Our modest garden (lowest maintenance ever!)
If there’s one thing that the members of my family cannot get right, it’s keeping a green thing alive. I mean it – even the time we kept a bamboo house plant. Because it didn’t require the regular tending of watering, we forgot about it and one day when I passed by the plant that had become like familiar furniture in the room, a grimy mineral layer stained the ceramic container and the leaves were browned, crisp, lifeless.
Or the time that we thought it’d be a good idea to bring some life to our Eden-sized backyard (ironic, no?). My dad purchased a Katsura tree from Angelo’s Garden Centre to enthusiastically dig a deep hole, making room for this new hopeful addition. We even rented a large hunk of landscaping machinery to really get into the ground, and it took us the whole afternoon to firmly plant it in our shaky history of horticultural intentions. The plant grew on us too. That night over dinner, my sister decided to name it Elsura – El like L for Lam, combined with the obvious native name. So it was final: we had adopted a new addition into our brown-thumb family, as my father jokes about.
But every passing spring, we will peer out over the kitchen window and wonder why Elsura is lagging so far behind in growth compared to the neighbours’ robust trees, leafy and green. Green with envy was not quite the way to describe it – there was never rivalry or competition with the other manicured lawns in our area (maybe because we knew our place). But we wondered why her leaves came out later and later each year, fell off so soon, and her trunk kept a skinny waist.
So with this history, my sister and I decided last weekend to plant herbs. Actually, there was one summer when I was able to successfully grow a healthy bush of peppermint, basil, rosemary and thyme. That was during my vegetarian phase, when I believed in the organic goodness of things home-grown and unprocessed. The sun shines ferociously in our backyard, and apparently all that heat in the ground makes for good growing. The only difference this time is that my sister and I were motivated to plant herbs for cooking. Laura Calder won’t be the only one with fresh herbs to snip off in her kitchen.
With a smearing of sunscreen, we went outside and found large shovels in the garage and a very rusty wheelbarrow leaning against the house. “Where did we get this from?” my sister asked, holding up a pink set of gardening tools, complete with a Styrofoam kneeling pad. “No idea – maybe a freebee from a conference?” I replied.
I was surprised that the whole operation took a little under an hour. Later when we were sitting around the kitchen, I flipped through a book that my uncle had given to us when he was cleaning out his house. The Time-Life Encyclopedia of Gardening: Vegetables and Fruits.
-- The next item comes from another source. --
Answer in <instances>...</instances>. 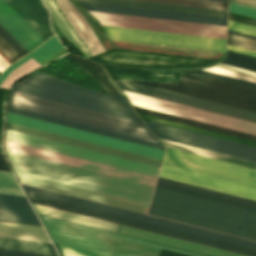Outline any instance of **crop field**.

Title sounds fail-proof to me! Last I remember of my uncle was that he actually used the stuff from his two composts, so the book must be reliable, I deduced. Still filled with optimism for our young garden, reading this paragraph from The Time-Life Encyclopedia of Gardening made me feel even better about the longevity of our herbs:
Do not water unless the plants wilt noticeably during the hot part of the day. [Good, so if I miss a day it won’t result in death] Neither is fertilizer necessary very often; far from needing rich loam, herbs usually grow most vigourously and develop their best flavour in thin infertile soil [Something from nothing – I like it!] The only care most of them need is weeding. Diseases rarely trouble them, and their scent seems to repel insect pests.
I almost forgot to tell you what we planted. We went with what we like to cook with: sweet basil, flat-leaf parsley, sage, and zucchini. It really is modest, huh? But it’s another start. And that we’re willing to do.